Stored items from a collection:
--- --- ---

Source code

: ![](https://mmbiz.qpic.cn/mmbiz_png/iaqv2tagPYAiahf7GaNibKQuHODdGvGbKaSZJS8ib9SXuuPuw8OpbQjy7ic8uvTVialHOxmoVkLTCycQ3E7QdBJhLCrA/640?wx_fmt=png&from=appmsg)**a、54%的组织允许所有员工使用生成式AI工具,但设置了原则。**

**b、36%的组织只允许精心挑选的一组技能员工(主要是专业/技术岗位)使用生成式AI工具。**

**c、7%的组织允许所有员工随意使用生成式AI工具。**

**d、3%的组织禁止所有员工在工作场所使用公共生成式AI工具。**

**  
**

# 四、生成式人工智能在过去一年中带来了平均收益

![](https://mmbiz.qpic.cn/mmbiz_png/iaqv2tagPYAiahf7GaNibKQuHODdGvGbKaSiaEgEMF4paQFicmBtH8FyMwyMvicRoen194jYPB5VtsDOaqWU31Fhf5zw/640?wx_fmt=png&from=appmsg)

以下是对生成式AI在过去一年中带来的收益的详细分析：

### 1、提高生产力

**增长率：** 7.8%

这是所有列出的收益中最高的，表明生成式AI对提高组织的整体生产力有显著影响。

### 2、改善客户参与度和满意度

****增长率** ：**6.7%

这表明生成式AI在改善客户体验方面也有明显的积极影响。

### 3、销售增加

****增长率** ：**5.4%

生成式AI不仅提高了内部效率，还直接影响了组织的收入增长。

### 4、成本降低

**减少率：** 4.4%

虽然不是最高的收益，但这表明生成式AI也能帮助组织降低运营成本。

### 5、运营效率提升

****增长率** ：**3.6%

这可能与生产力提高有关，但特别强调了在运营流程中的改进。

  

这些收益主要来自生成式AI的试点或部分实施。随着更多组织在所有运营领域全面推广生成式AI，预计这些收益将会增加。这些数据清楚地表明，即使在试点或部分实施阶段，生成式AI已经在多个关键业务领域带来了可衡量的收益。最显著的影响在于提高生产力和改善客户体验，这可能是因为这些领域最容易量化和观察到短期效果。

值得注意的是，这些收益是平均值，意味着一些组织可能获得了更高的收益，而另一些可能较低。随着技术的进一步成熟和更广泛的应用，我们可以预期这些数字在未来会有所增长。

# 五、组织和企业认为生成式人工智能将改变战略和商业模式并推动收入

--- --- ---

- **WHAT THE EXERCISE ASKS**: What is needed is a word-for-word restatement of every line from the one with "### 1、提高生产力" to the end of the entries above.

- **SOLUTION TO THE EXERCISE**:
### 1、提高生产力

**增长率：** 7.8%

这是所有列出的收益中最高的，表明生成式AI对提高组织的整体生产力有显著影响。

### 2、改善客户参与度和满意度

****增长率** ：**6.7%

这表明生成式AI在改善客户体验方面也有明显的积极影响。

### 3、销售增加

****增长率** ：**5.4%

生成式AI不仅提高了内部效率，还直接影响了组织的收入增长。

### 4、成本降低

**减少率：** 4.4%

虽然不是最高的收益，但这表明生成式AI也能帮助组织降低运营成本。

### 5、运营效率提升

****增长率** ：**3.6%

这可能与生产力提高有关，但特别强调了在运营流程中的改进。

  

这些收益主要来自生成式AI的试点或部分实施。随着更多组织在所有运营领域全面推广生成式AI，预计这些收益将会增加。这些数据清楚地表明，即使在试点或部分实施阶段，生成式AI已经在多个关键业务领域带来了可衡量的收益。最显著的影响在于提高生产力和改善客户体验，这可能是因为这些领域最容易量化和观察到短期效果。

值得注意的是，这些收益是平均值，意味着一些组织可能获得了更高的收益，而另一些可能较低。随着技术的进一步成熟和更广泛的应用，我们可以预期这些数字在未来会有所增长。

# 五、组织和企业认为生成式人工智能将改变战略和商业模式并推动收入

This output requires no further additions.